Dari Abu Hurairah Nabi SAW bersabda: “Diri orang mukmin itu masih tergantung (belum sempat ke hadirat Allah
karena hutangnya, hingga terbayar hutangnya itu (oleh keluarga yang
ditinggalkannya)”. (H.R. Imam Ahmad dan Tirmidzi)
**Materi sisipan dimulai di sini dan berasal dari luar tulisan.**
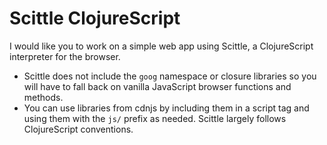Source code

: # Scittle ClojureScript

I would like you to work on a simple web app using Scittle, a ClojureScript interpreter for the browser.

- Scittle does not include the `goog` namespace or closure libraries so you will have to fall back on vanilla JavaScript browser functions and methods.
- You can use libraries from cdnjs by including them in a script tag and using them with the `js/` prefix as needed. Scittle largely follows ClojureScript conventions.
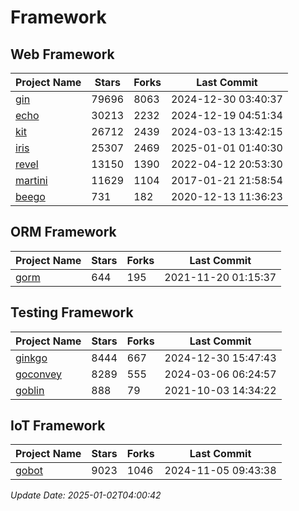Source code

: # Framework

## Web Framework
| Project Name | Stars | Forks | Last Commit |
| ------------ | ----- | ----- | ----------- |
| [gin](https://github.com/gin-gonic/gin) | 79696 | 8063 | 2024-12-30 03:40:37 |
| [echo](https://github.com/labstack/echo) | 30213 | 2232 | 2024-12-19 04:51:34 |
| [kit](https://github.com/go-kit/kit) | 26712 | 2439 | 2024-03-13 13:42:15 |
| [iris](https://github.com/kataras/iris) | 25307 | 2469 | 2025-01-01 01:40:30 |
| [revel](https://github.com/revel/revel) | 13150 | 1390 | 2022-04-12 20:53:30 |
| [martini](https://github.com/go-martini/martini) | 11629 | 1104 | 2017-01-21 21:58:54 |
| [beego](https://github.com/astaxie/beego) | 731 | 182 | 2020-12-13 11:36:23 |

## ORM Framework
| Project Name | Stars | Forks | Last Commit |
| ------------ | ----- | ----- | ----------- |
| [gorm](https://github.com/jinzhu/gorm) | 644 | 195 | 2021-11-20 01:15:37 |

## Testing Framework
| Project Name | Stars | Forks | Last Commit |
| ------------ | ----- | ----- | ----------- |
| [ginkgo](https://github.com/onsi/ginkgo) | 8444 | 667 | 2024-12-30 15:47:43 |
| [goconvey](https://github.com/smartystreets/goconvey) | 8289 | 555 | 2024-03-06 06:24:57 |
| [goblin](https://github.com/franela/goblin) | 888 | 79 | 2021-10-03 14:34:22 |

## IoT Framework
| Project Name | Stars | Forks | Last Commit |
| ------------ | ----- | ----- | ----------- |
| [gobot](https://github.com/hybridgroup/gobot) | 9023 | 1046 | 2024-11-05 09:43:38 |

*Update Date: 2025-01-02T04:00:42*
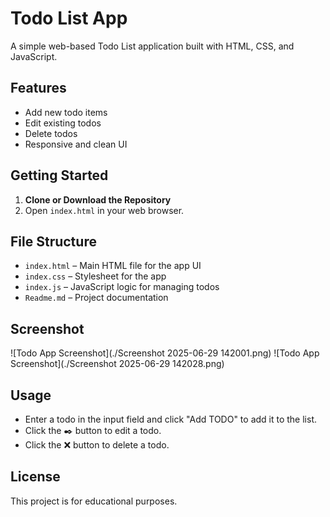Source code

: # Todo List App

A simple web-based Todo List application built with HTML, CSS, and JavaScript.

## Features

- Add new todo items
- Edit existing todos
- Delete todos
- Responsive and clean UI

## Getting Started

1. **Clone or Download the Repository**
2. Open `index.html` in your web browser.

## File Structure

- `index.html` – Main HTML file for the app UI
- `index.css` – Stylesheet for the app
- `index.js` – JavaScript logic for managing todos
- `Readme.md` – Project documentation

## Screenshot

![Todo App Screenshot](./Screenshot 2025-06-29 142001.png)
![Todo App Screenshot](./Screenshot 2025-06-29 142028.png)

## Usage

- Enter a todo in the input field and click "Add TODO" to add it to the list.
- Click the ✒️ button to edit a todo.
- Click the ❌ button to delete a todo.


## License

This project is for educational purposes.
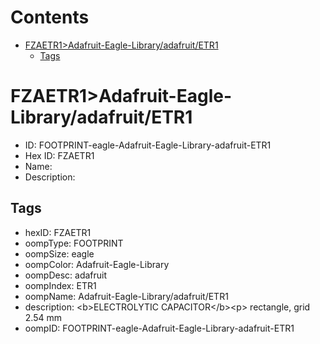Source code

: 



Contents
========

* [FZAETR1>Adafruit-Eagle-Library/adafruit/ETR1](#fzaetr1adafruit-eagle-libraryadafruitetr1)
	* [Tags](#tags)

# FZAETR1>Adafruit-Eagle-Library/adafruit/ETR1

- ID: FOOTPRINT-eagle-Adafruit-Eagle-Library-adafruit-ETR1
- Hex ID: FZAETR1
- Name: 
- Description: 

## Tags

- hexID: FZAETR1
- oompType: FOOTPRINT
- oompSize: eagle
- oompColor: Adafruit-Eagle-Library
- oompDesc: adafruit
- oompIndex: ETR1
- oompName: Adafruit-Eagle-Library/adafruit/ETR1
- description: &lt;b&gt;ELECTROLYTIC CAPACITOR&lt;/b&gt;&lt;p&gt;
rectangle, grid 2.54 mm
- oompID: FOOTPRINT-eagle-Adafruit-Eagle-Library-adafruit-ETR1
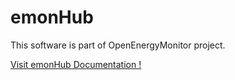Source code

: emonHub
==========

This software is part of OpenEnergyMonitor project.

[Visit emonHub Documentation !](https://github.com/emonhub/emonhub-docs)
Apabila mewasiatkan utk diwakafkan, maka ahli waris secepatnya
menyelesaikan wasiat ini, agar yang meninggal secepatnya mendapatkan amal
jariyahnya. Demikian juga wasiat lainnya seperti menghajikannya, karena sewaktu
mempunya harta, badannya sudah lemah/sakit/mengadakan ibadah puasanya/fidyah
yang di waktu hidupnya masih tercecer.
6.
Upacara
Kematian yang Bukan Hukum Islam
Upacara kematian yang tidak diajarkan Islam sebagai
berikut:
a. Upacara
pemakaman yang berlebih-lebihan sehingga memperlambat pemakaman, yang sebenarnya
diajarkan oleh Islam agar mempercepat si mayit dikebumikan.
b. Upacara
telusupan (Jawa), yakni anggota keluarga menyelusup di bawah keranda beberapa
putaran sebelum diberangkatkan. Membawa pedupaan, penyapu jalan yang akan
dilewati jenazah ketika di halaman rumah dan sekitarnya, melempar-lemparkan
uang logam. Membawa kembang-kembang untuk disiramkan/ditutupkan di atas kuburan
dan bermacam-macam upacara juga bukan yang diajarkan oleh Nabi SAW.
c. Mengadakan
selamatan, kenduri dan lain-lain upacara pada malam-malam setelah jenazah
dikubur, hingga beberapa hari. Karena hal-hal tersebut di atas tidak sesuai
dengan ajaran Islam dan tidak sesuai
dengan tuntunan Nabi SAW. Apalagi ibadah itu hanyalah tambahan-tambahan (mirip
menyekutukan Allah dan lain-lain), itu pasti akan ditolak karena termasuk
perbuatan bid’ah yang bisa merusak kemurnian Islam serta kebenaran wahyu Allah.
Nabi Muhammad SAW bersada: “Tiap-tiap
bid’ah itu sesat dan setiap kesesatan hanyalah neraka balasannya”.